Peter Mbae slams former boss Ruto for overpromising on development projects
Democracy for the Citizens (DCP) Secretary for Planning and Economic Affairs, Peter Mbae, has jolted President William Ruto’s development track record, even as the president beefs up his charm offensive ahead of the 2027 contest.
Speaking in an interview on a local TV station on Wednesday, April 29, 2026, Mbae accused the Head of State of over-promising in his fourth year in office and failing to match political declarations with tangible delivery.
“President Ruto has been over-promising in his fourth year. He should be commissioning and flagging off new projects, not relaunching or conducting inspection tours. Kenyans are tired of his lies,” Peter Mbae, who resigned from his role as the Head of Government Delivery Services (GDS) in January 2025, stated.
His remarks come amid growing political discomfort over what critics describe as a widening gap between government promises and implementation.
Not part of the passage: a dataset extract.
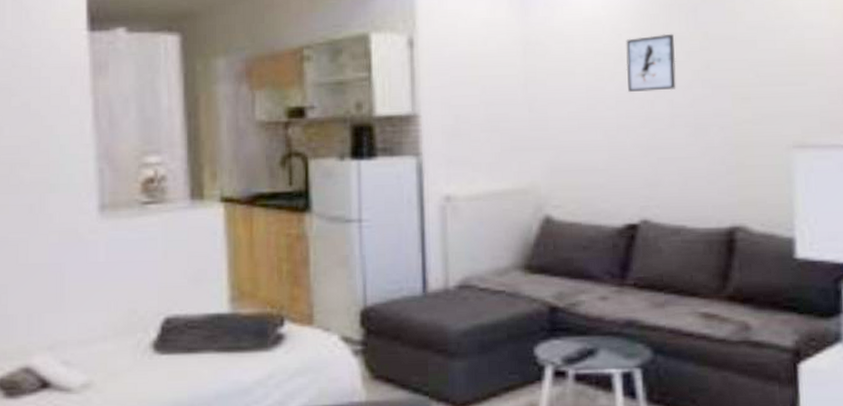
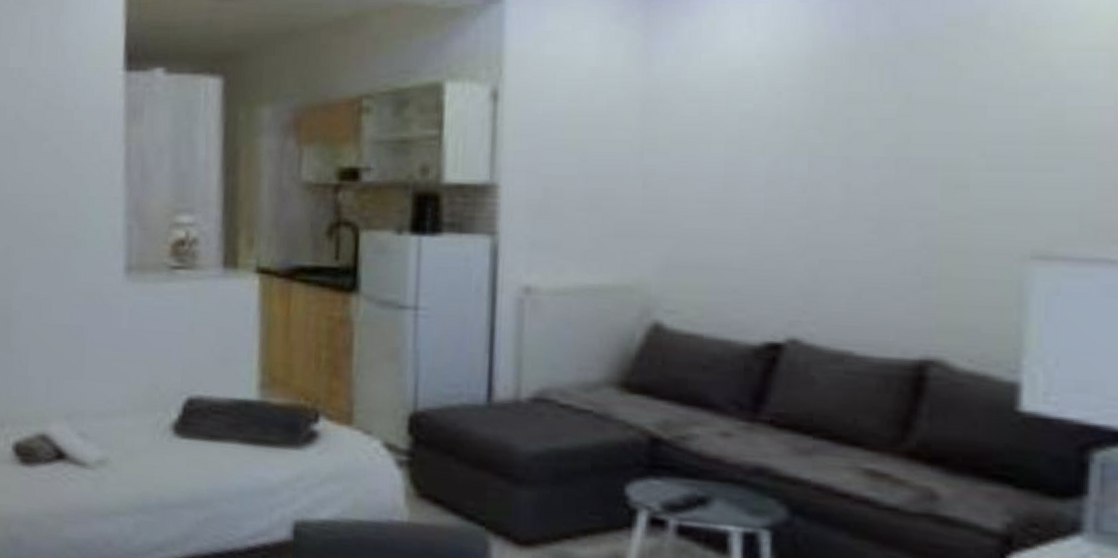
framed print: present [626,33,676,93] -> none [784,93,860,171]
For instance, Ruto’s administration is facing renewed scrutiny over several high-profile infrastructure pledges, particularly the long-delayed reconstruction of the Nithi Bridge in the eastern region.
Since taking office in 2022, President Ruto has repeatedly highlighted the bridge as a priority development project, often citing it as an urgent safety concern due to its history of fatal accidents. However, despite multiple public assurances and repeated updates, construction has yet to begin.
In April 2023, while addressing a church gathering in Tharaka Nithi attended by then-Governor Kawira Mwangaza and Tharaka Nithi Governor Muthomi Njuki, the President assured residents that the project had already been factored into the national budget cycle for that year.
“Mambo ya Nithi Bridge, tayari tuko kwa mpango wa kupanga budget ya mwaka huu,” he said at the time, promising imminent action.
Two years later, in September 2025, Ruto revisited the issue during a meeting with regional leaders at State House, stating that the government had allocated approximately Ksh7 billion for the project, and that the engineering designs had already been completed. He further insisted that he had personally reviewed the plans.
“I have seen the design myself, it’s perfect,” he said, adding that the redesign would eliminate dangerous bends on the bridge.

Ruto’s murky waters?
By March 2026, during a public function in Nyeri, the president again assured Kenyans that contractors had already been identified and that implementation was ready to begin.
“My assurance to you is that we now have a solution,” he told the gathering, sparking applause from attendees.
He has also previously pointed to alternative design options under consideration, with projected costs ranging from Ksh5 billion to Ksh50 billion, depending on the scope and engineering specifications.
At various State House engagements, Ruto has reiterated that contractors had been engaged and instructed to commence work, while emphasising his government’s commitment to modernising key transport infrastructure across the country.

Moreover, Deputy President Kithure Kindiki also assured the public in October 2025 that construction would begin within months, stating that the project had already been funded and publicly advertised.
“Give us a few months, and we will do it,” he said, adding that both he and the president would eventually oversee its commissioning.
However, despite repeated assurances from senior government officials, there has been no visible commencement of construction, fueling public scepticism and political criticism over the delayed delivery of key infrastructure promises.
The growing debate now places pressure on the administration to demonstrate tangible progress on flagship projects, as critics argue that repeated announcements without implementation risk eroding public trust in government commitments.
For many Kenyans, the concern is no longer about promises made, but about when, if ever, those promises will be fulfilled.